Daylight saving time started on March 10, but if many states were to get their way, it would be for the last time. 

In the United States, every state except Arizona and Hawaii observes daylight saving time. However, according to the National Conference of State Legislatures (NCSL), state lawmakers have considered at least 650 bills and resolutions in recent years to establish year-round daylight saving time, in an effort to put the biannual changing of the clocks to an end. 

But as many states have realized, the problem lies within the solution. State lawmakers are grappling over the debate on whether their state should adopt permanent daylight saving time or permanent standard time. Permanent standard time provides more sunlight in the morning, whereas permanent daylight saving has more sunlight in the evening. Nearly a dozen states have introduced bills to observe year-round permanent standard time. 
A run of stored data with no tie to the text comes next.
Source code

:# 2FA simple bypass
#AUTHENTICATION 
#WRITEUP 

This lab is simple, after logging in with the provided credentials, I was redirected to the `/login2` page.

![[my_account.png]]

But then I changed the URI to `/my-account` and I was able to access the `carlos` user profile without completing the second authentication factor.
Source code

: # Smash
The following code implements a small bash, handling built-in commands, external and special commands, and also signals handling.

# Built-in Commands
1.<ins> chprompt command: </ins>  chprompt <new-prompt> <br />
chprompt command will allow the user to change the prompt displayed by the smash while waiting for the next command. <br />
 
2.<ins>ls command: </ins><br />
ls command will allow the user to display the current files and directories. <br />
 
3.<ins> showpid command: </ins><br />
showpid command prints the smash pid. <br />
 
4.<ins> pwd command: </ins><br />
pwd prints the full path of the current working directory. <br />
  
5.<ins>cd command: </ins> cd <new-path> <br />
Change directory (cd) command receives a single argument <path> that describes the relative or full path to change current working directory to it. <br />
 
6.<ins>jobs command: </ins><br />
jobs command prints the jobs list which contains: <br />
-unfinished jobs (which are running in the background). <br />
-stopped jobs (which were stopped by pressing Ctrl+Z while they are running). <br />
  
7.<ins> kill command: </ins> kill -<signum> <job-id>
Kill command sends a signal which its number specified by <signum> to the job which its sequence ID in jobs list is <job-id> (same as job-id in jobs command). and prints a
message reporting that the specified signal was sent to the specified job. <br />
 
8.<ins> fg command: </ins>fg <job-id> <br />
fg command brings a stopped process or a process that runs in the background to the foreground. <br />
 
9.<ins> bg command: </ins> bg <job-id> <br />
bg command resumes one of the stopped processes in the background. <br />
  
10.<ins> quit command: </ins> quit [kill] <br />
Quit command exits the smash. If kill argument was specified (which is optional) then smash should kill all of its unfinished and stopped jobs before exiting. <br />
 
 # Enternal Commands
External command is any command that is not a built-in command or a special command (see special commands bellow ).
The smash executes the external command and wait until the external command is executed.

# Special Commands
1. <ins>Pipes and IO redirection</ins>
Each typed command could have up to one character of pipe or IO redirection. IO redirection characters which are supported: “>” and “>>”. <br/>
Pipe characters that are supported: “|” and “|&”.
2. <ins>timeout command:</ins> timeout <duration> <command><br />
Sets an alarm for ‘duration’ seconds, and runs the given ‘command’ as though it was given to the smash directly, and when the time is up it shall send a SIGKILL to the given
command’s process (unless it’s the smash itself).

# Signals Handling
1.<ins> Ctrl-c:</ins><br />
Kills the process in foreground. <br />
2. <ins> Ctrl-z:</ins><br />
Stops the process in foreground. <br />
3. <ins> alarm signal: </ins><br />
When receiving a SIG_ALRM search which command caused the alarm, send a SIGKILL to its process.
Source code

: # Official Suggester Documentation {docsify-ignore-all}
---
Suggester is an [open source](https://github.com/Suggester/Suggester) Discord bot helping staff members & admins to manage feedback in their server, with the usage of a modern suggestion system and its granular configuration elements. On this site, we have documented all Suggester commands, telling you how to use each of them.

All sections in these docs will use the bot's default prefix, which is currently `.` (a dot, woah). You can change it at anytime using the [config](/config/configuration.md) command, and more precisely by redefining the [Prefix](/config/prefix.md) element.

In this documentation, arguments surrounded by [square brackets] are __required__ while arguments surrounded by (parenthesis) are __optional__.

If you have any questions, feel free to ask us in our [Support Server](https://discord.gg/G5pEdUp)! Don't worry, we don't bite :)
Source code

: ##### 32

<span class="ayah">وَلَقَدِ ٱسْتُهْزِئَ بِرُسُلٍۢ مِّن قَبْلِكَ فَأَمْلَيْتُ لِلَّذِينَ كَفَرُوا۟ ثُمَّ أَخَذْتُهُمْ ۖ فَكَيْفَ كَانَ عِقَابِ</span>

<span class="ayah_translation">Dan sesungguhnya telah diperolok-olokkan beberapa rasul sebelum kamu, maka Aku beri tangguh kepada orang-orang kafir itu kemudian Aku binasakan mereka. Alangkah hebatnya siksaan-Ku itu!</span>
Conversely, lawmakers in 19 states, including Oklahoma, have presented bills or passed resolutions to provide for year-round daylight saving time in the last five years. In order for this to happen, Congress would have to act before states are able to adopt full-time DST. 

Under the Uniform Time Act of 1966, states are prohibited from “independently changing time zones or the length of daylight saving time.” However, they do have the ability to “exempt themselves from daylight saving time,” but it does not allow the permanent observance of DST. 

In some cases, legislation would also require one or more neighboring states to adopt full-time DST before the original state could. The U.S. Department of Transportation is responsible for the oversight of DST and the only chance of change occurring would be if the state or local government would be able to provide detailed information on why such change would “benefit the convenience of commerce.”

In 1918, the United States adopted the practice after observing the Germans successfully conserving energy as a war effort during World War I. By spending an extra hour outside, it was thought that less electricity would be used and ultimately more money could be saved. Many changes have been made along the way, mostly shifting the start and end dates of the practice. Today, many Americans do not see the benefit of having the twice-yearly clock switching. So will daylight saving time end soon? In 2022, the Senate unanimously passed a bill known as the Sunshine Protection Act that would make daylight savings time permanent, but time ran out to vote on the proposal in the House and it did not become law. A newer version of the bill was reintroduced in March 2023. It currently remains in committee in the House and Senate. Until that is addressed, most Americans can anticipate

getting that hour of sleep back when this year’s daylight saving time ends on Nov. 3, 2024.